Un hueso, dos huesos, un parietal, las vértebras, un fémur y un occipital, uno de tantos cráneos. Todos los huesos necesarios para formar uno, o varios, esqueletos. La osamenta entera de una persona que fue y ahora es un despojo enterrado al borde del Suquía, en los límites del Cerro de las Rosas.
La noticia asustó, sorprendió, interrogó. Huesos y más huesos aparecían al borde de un hospital psiquiátrico de Córdoba. No era un hospital más: era el Morra, nave insigne de los nosocomios dedicados a las enfermedades mentales, apellido de la Córdoba tradicional. Era el Morra y al borde del Suquía aparecían huesos en la década del ‘80.
¿De dónde salieron estos huesos que pertenecieron a seres que ya no están pero que acá, en esta Córdoba a la vera de su río único, vuelven a aparecer? Las sospechas, los rumores inciertos y las malas lenguas también aparecen. Todos hablan y hacen sus apuestas: los huesos son huesos de desaparecidos. Los huesos son huesos de viejos locos muertos y enterrados. Los huesos son los huesos del terror.
Celestino Piotti, médico y buceador de la historia enterrada, el hombre que había descubierto tantos huesos en su vida, fue a indagar. Encontró huesos de hombres y mezclados también aparecían huesos de caballos. Por sus estudios supo que no se trataba de una fosa clandestina ni que no los habían arrojado a un pozo. Que no habían sido ocultados. Que era todo un gran desorden de huesos revueltos y dispersos, que había cuerpos por todos lados, sin orden aparente más que un entierro sin ritual. Parecía, sin más, una verdadera batalla campal que había dejado los cuerpos a la deriva.

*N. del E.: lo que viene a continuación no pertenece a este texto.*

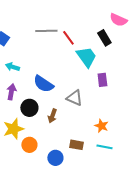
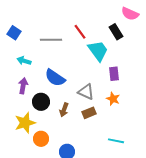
gray line: (46, 31) -> (51, 40), moved
orange star: (101, 126) -> (113, 99), moved
brown rectangle: (76, 145) -> (89, 113), moved, turned -32

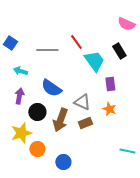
black rectangle: (116, 32) -> (119, 51), moved
brown arrow: (64, 110) -> (60, 120), size x1.6
cyan line: (116, 141) -> (127, 151), moved

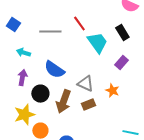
purple rectangle: (110, 84) -> (121, 63), moved, turned 48

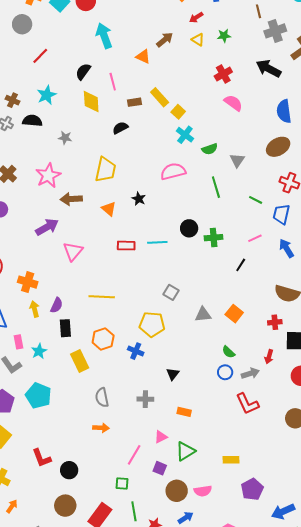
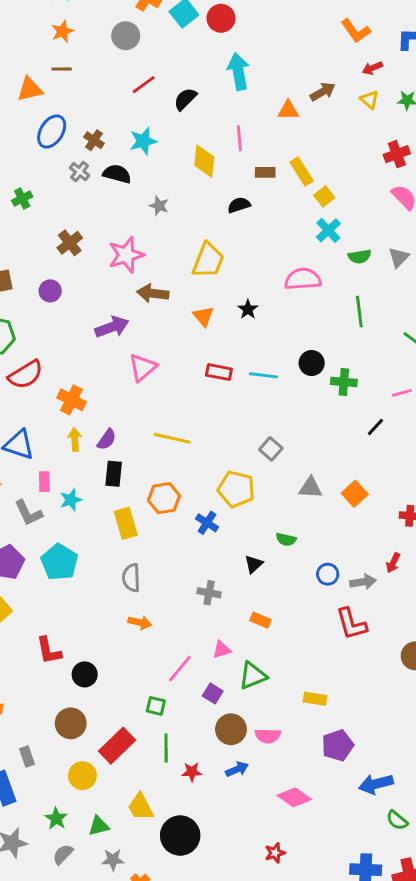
orange triangle: (143, 57) -> (288, 110), turned -35
black semicircle: (83, 72) -> (185, 99), moved
gray triangle: (237, 160) -> (399, 257), moved
green semicircle: (228, 352) -> (286, 539), moved, turned -40
gray semicircle: (102, 398) -> (131, 578), moved

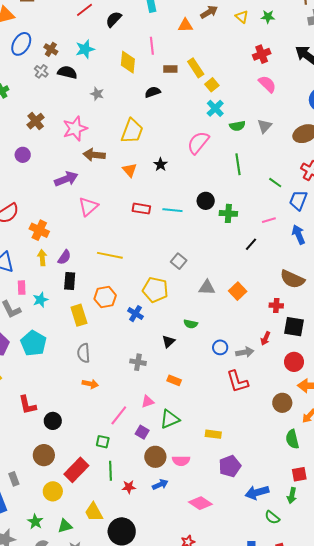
pink semicircle: (303, 279) -> (198, 143), turned -45

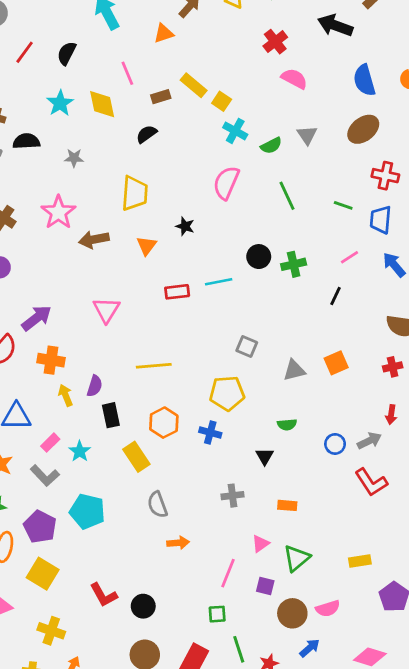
cyan star: (85, 49) -> (60, 103), moved
orange triangle: (130, 170) -> (147, 246), turned 35
purple arrow: (66, 179) -> (37, 318), moved
pink rectangle: (22, 288) -> (50, 443), turned 64
orange square: (238, 291) -> (336, 363), turned 36

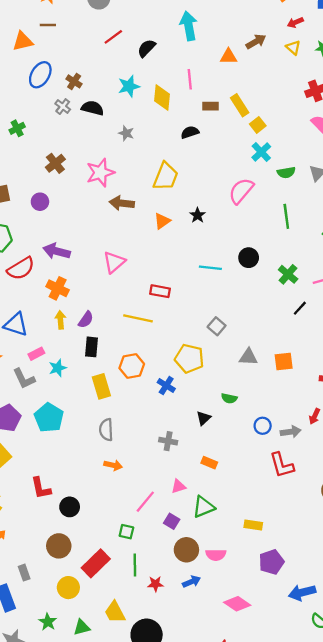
green cross: (294, 264) -> (288, 274), moved, turned 36
red rectangle: (177, 292) -> (160, 291), moved
purple arrow: (37, 318) -> (57, 251), turned -145

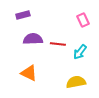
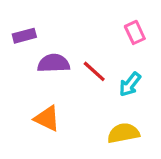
purple rectangle: (23, 15) -> (24, 36), moved
red line: (58, 44) -> (94, 71), turned 35

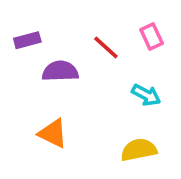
red line: (94, 71) -> (106, 47), moved
cyan arrow: (130, 84) -> (146, 95), turned -100

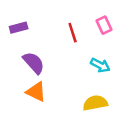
red line: (106, 47) -> (73, 33), turned 30
purple semicircle: (60, 71) -> (34, 63), moved, turned 50

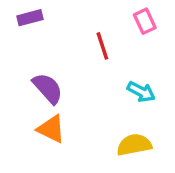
pink rectangle: (104, 25) -> (145, 21), moved
purple rectangle: (19, 28) -> (30, 18), moved

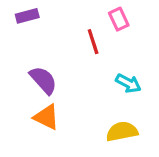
pink rectangle: (145, 21) -> (119, 19), moved

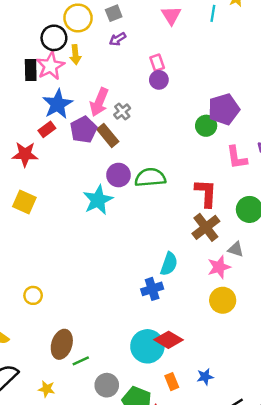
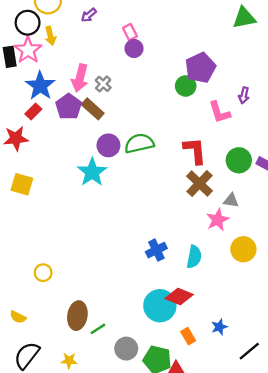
cyan semicircle: (169, 264) -> (194, 257), moved
yellow circle: (223, 300) -> (243, 249), moved

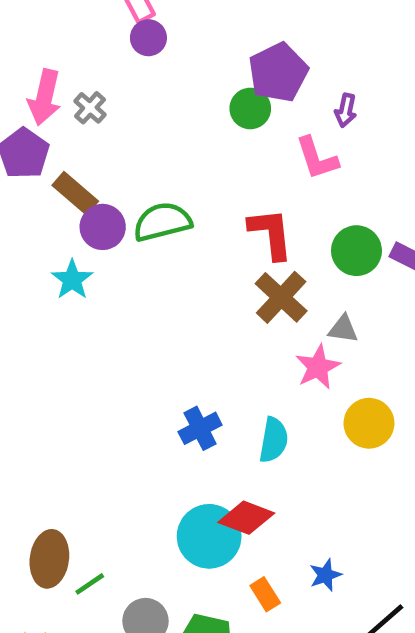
purple arrow: (244, 95) -> (346, 110), moved
brown rectangle: (93, 109) -> (75, 193), moved
cyan star: (92, 172) -> (72, 280), size x0.7

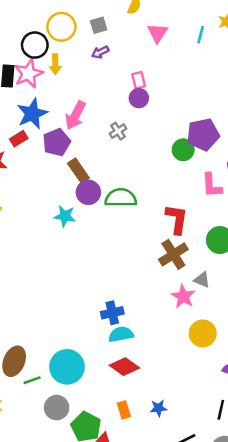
gray cross: (90, 108) -> (118, 131), moved
cyan star: (72, 280) -> (65, 216), turned 30
pink star: (318, 367) -> (183, 296), turned -30
cyan semicircle: (274, 440) -> (121, 334), moved, turned -125
cyan circle: (209, 536) -> (67, 367), moved

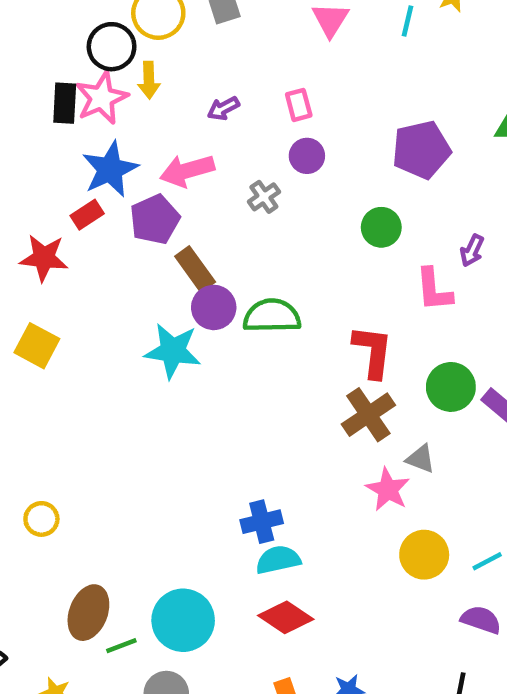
purple arrow: (100, 52) -> (223, 108), moved
purple circle: (139, 98) -> (307, 156), moved
pink arrow: (75, 115) -> (187, 171), turned 48
purple pentagon: (203, 135) -> (421, 150), moved
cyan star: (65, 216) -> (173, 351), size x1.4

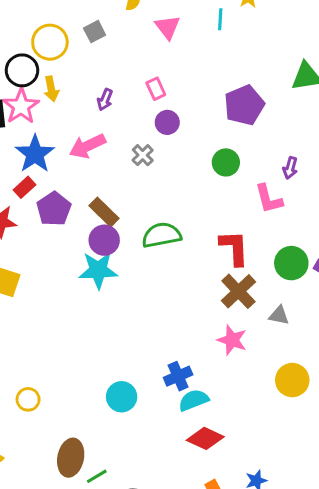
purple arrow: (223, 108) -> (105, 100), turned -30
purple pentagon: (155, 219) -> (54, 209), moved
purple circle: (214, 307) -> (104, 240), moved
pink star: (388, 489) -> (232, 340), moved
cyan circle: (183, 620) -> (122, 397), moved, size x0.7

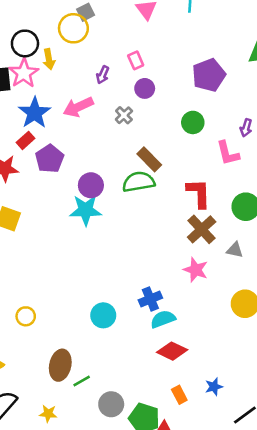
yellow circle: (50, 42) -> (73, 28), moved
purple arrow: (105, 100) -> (103, 75), moved
brown rectangle: (104, 212) -> (149, 159), moved

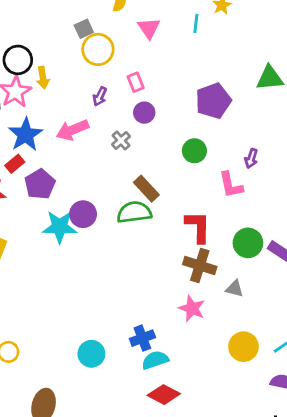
yellow circle: (73, 28) -> (98, 49), moved
cyan star: (86, 210) -> (60, 227), moved
brown cross: (202, 229) -> (200, 266), turned -32

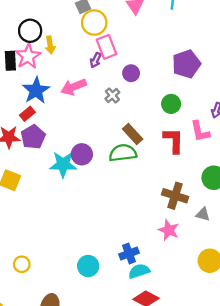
pink rectangle: (136, 82) -> (107, 47), moved, size x1.5
purple pentagon: (40, 184) -> (33, 137), moved
red L-shape: (198, 227) -> (174, 140), moved

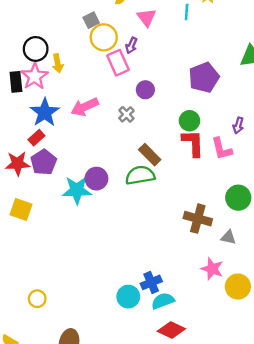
purple arrow: (96, 60) -> (131, 45), moved
red L-shape: (174, 140) -> (193, 143), moved
pink star: (169, 230) -> (212, 269), moved
cyan circle: (88, 266) -> (128, 297), moved

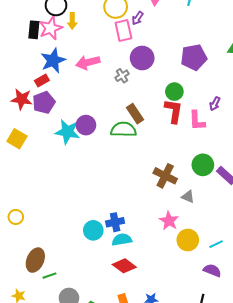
purple circle: (145, 90) -> (142, 58), size x1.5

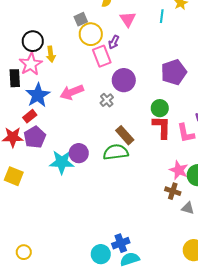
black rectangle: (34, 30) -> (15, 78), moved
brown cross: (165, 176) -> (173, 191), moved, size x0.7
pink star: (169, 221) -> (179, 170), moved

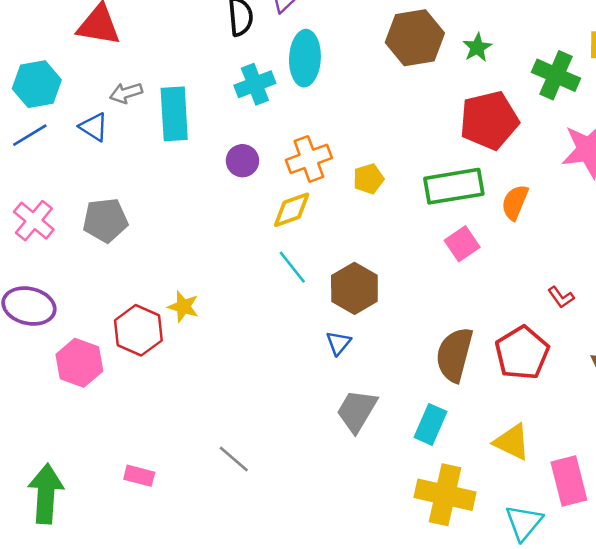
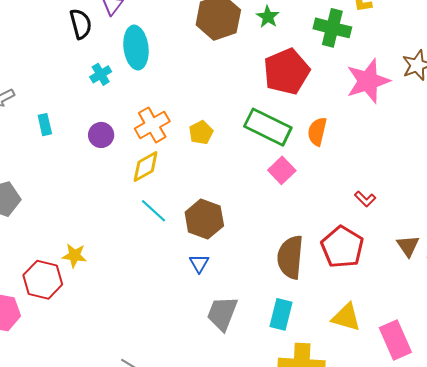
cyan cross: (255, 84) -> (101, 74), size x0.7
cyan rectangle: (174, 114) -> (45, 125), moved, size x0.5
green rectangle: (454, 186) -> (268, 127), turned 45

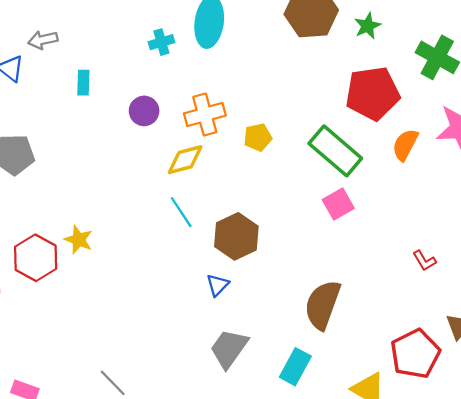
orange semicircle: (317, 132) -> (405, 145), moved
red pentagon: (342, 247) -> (415, 354), moved

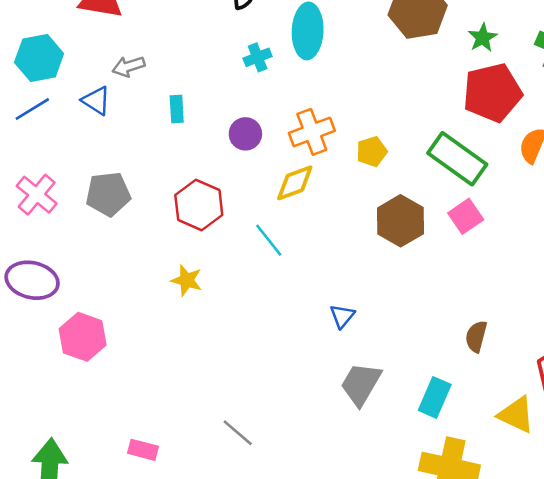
green star: (368, 26) -> (483, 38), moved
cyan line: (181, 212) -> (269, 240), moved
brown hexagon: (236, 236) -> (401, 221), moved
red hexagon: (36, 258) -> (199, 205), moved
brown semicircle: (323, 305) -> (476, 336), moved, size x0.6

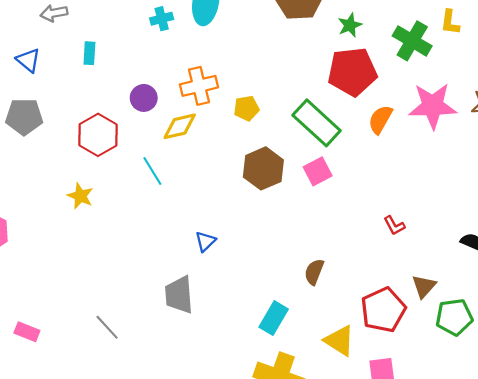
blue triangle: (96, 101) -> (28, 60), moved
purple circle: (245, 134) -> (144, 98), moved
gray trapezoid: (361, 384) -> (179, 295), moved, turned -42

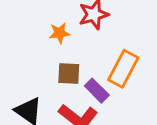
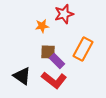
purple rectangle: (97, 91) -> (57, 61), moved

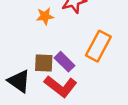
brown square: (48, 52) -> (44, 63), moved

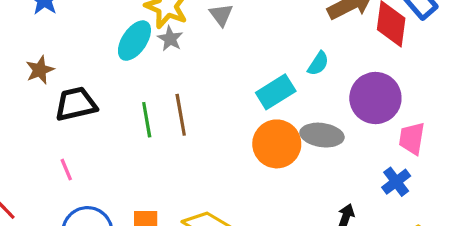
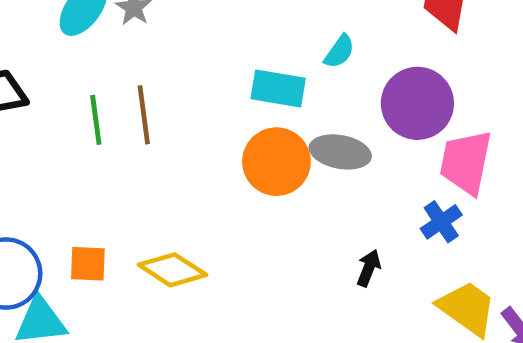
cyan rectangle: (276, 92) -> (278, 89), turned 39
pink trapezoid: (412, 138) -> (466, 162), size x1.4

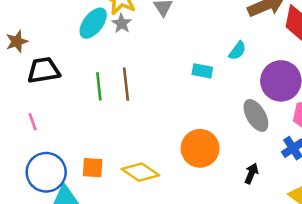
cyan rectangle: (278, 89) -> (202, 71), size x0.7
gray ellipse: (340, 152) -> (256, 115), moved, turned 48
orange circle: (276, 162) -> (200, 148), moved

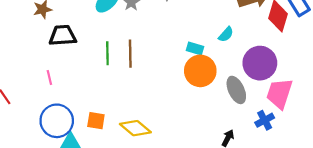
orange circle: (200, 148) -> (200, 71), moved

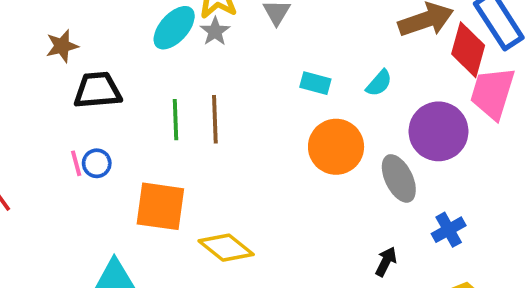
cyan rectangle: (195, 49) -> (315, 83), moved
pink trapezoid: (279, 93) -> (492, 93), moved
blue circle: (57, 121) -> (97, 163), moved, size x0.5
orange square: (96, 121) -> (160, 206), moved, size x1.6

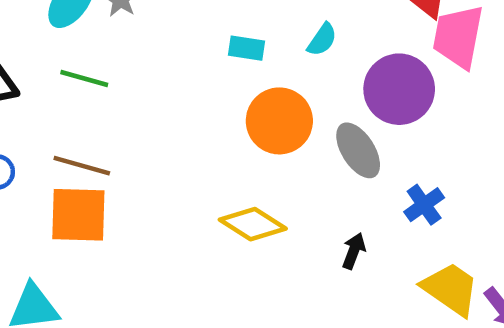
brown line: (215, 119) -> (82, 166), moved, turned -66
green line: (175, 120) -> (84, 79), moved, turned -66
yellow diamond: (226, 248) -> (253, 224), moved

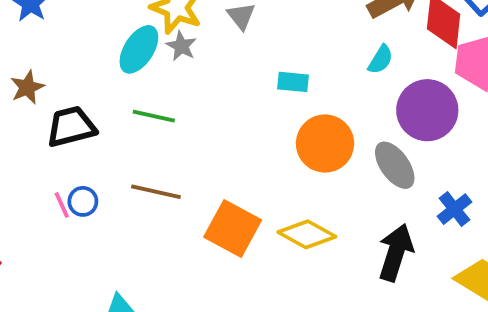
cyan semicircle: (322, 40) -> (381, 59), moved
orange square: (78, 215) -> (233, 228), moved, turned 30
black arrow: (354, 251) -> (396, 253), size x1.8

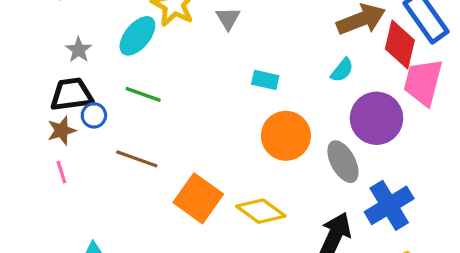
gray star: (181, 46) -> (79, 50), moved
brown star: (27, 87) -> (62, 131), moved
blue circle: (83, 201) -> (94, 115), moved
pink line: (62, 205) -> (61, 172), moved
blue cross: (454, 209) -> (389, 205), size x1.6

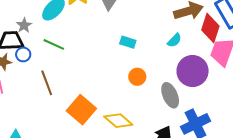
gray star: (79, 50) -> (24, 25), moved
orange circle: (286, 136) -> (137, 77), size x0.6
brown line: (137, 159) -> (47, 83), turned 45

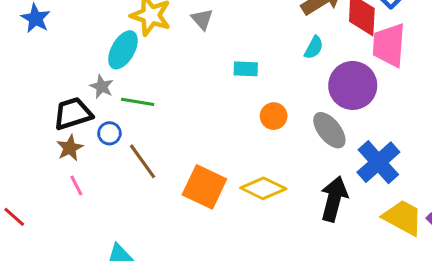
gray star: (24, 25) -> (102, 87), moved
blue circle: (23, 54) -> (109, 133), moved

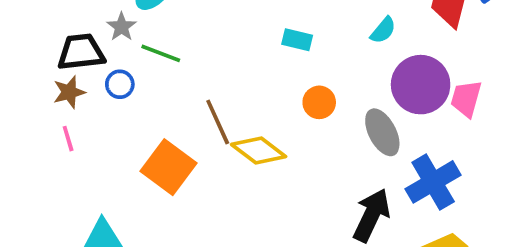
pink trapezoid: (389, 45) -> (466, 99), moved, size x0.7
brown line: (142, 161) -> (218, 122), moved
orange square: (204, 187) -> (168, 167), moved
yellow diamond: (263, 188) -> (259, 151), moved

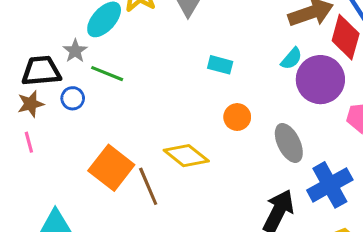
purple circle: (421, 85) -> (320, 80), moved
brown line: (218, 122) -> (148, 186), moved

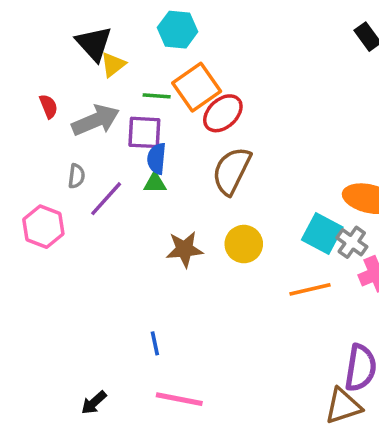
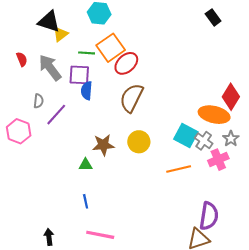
black triangle: (94, 44) -> (49, 22), turned -30
gray arrow: (96, 120) -> (50, 68), turned -104
green triangle: (155, 183) -> (86, 165), moved
black arrow: (94, 403) -> (49, 237), turned 126

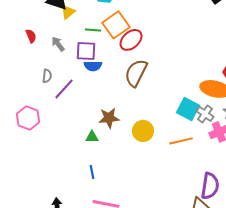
gray arrow: (50, 68) -> (58, 44), size x0.6
blue semicircle: (87, 91) -> (93, 66), turned -96
pink hexagon: (19, 131) -> (28, 118), moved
yellow circle: (139, 142) -> (143, 131), moved

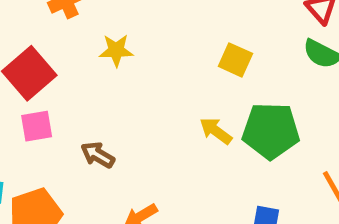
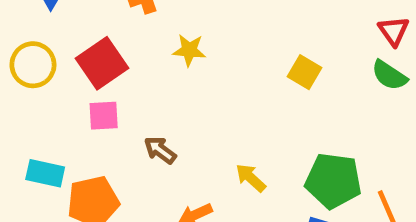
yellow arrow: (216, 131) -> (251, 178), moved
green pentagon: (271, 131) -> (333, 181), moved

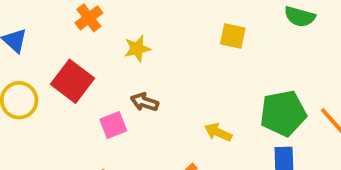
pink square: (104, 116) -> (113, 125), moved
brown arrow: (160, 150) -> (144, 102), moved

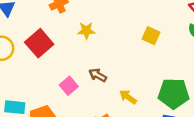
brown arrow: (144, 102) -> (98, 75), moved
pink square: (113, 125) -> (69, 86), moved, turned -30

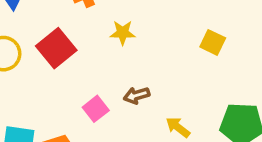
brown arrow: (98, 75) -> (137, 95), turned -48

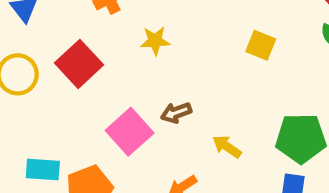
pink square: (96, 109) -> (130, 132), size x1.5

Batalla campal. La idea resonó en su cabeza una y otra vez. Batalla campal. Y efectivamente, los huesos descubiertos ahí donde ahora se camina y se trota para mantener la línea y la salud, los huesos descubiertos bajo la ciclovía no eran de víctimas de la dictadura y mucho menos de un secreto inconfesable del hospital que tiene más de 100 años sobre la Costanera. Porque los huesos tenían más de un siglo y estaban ahí desde antes que el Dr. León Morra erigiera su obra y mucho antes de que el terror hiciera lo que yasabemos que hizo.
Esos huesos estaban ahí desde junio de 1829. Junio de 1829, el 22 y 23 de junio para ser más precisos, cuando al borde del Suquía, en épocas en que el Suquía no era un río domado sino una cinta tormentosa de aguas y Córdoba seguía siendo una ciudad colonial, ahí, en esa orilla, se enfrentaron el hombre al que le decían El Tigre y el hombre al que le decían El Manco.
Facundo Quiroga, caudillo riojano y representante del federalismo, versus José María Paz, estratega máximo de los unitarios y cordobés. La batalla campal en la que parecían haber sido enterrados aquellos huesos era, efectivamente, una batalla campal: la batalla de La Tablada. Esa batalla que tuvo como escenario las costas del río citadino, desde la zona del Cerro de las Rosas hasta los límites de Villa Cabrera y Villa Páez.
Córdoba estaba gobernada por el prócer oficial del momento, el también federal Juan Bautista Bustos. Gobernaba Bustos cuando José María Paz, el prócer oficial de la Córdoba liberal del siglo XIX, se lanzó de lleno a copar la provincia. Algunos vieron la acción como revolución y otros como golpe de Estado. Bustos huyó esperando asistencia de las tropas federales. Quiroga, en defensa de Bustos, comenzó a bajar por el Norte. Ganó en Serrezuela, esquivó la batalla en Río Tercero y en Córdoba, a la vera del Suquía, en la Costanera por donde hoy transitamos a alta velocidad, se enfrentaron.
El resultado lo sabemos. Paz, el gran estratega, venció a Quiroga y gobernó Córdoba por dos años, hasta que los hermanos Reynafé lo capturaron en Villa Concepción del Tío -los nombres de pueblo más hermosos los tenemos en Córdoba- y estuvo cautivo durante 8 años, tiempo en el que se casó con su sobrina Margarita. Años después, Paz y su sobrina fueron sepultados en la Catedral mientras la osamenta de Facunda Quiroga era depositada en el cementerio de La Recoleta.
Pero a sus soldados no. Ni Catedral ni Recoleta. El polvo del olvido para ellos, ahí a la vera del Suquía, en la batalla campal que los mandó al muere.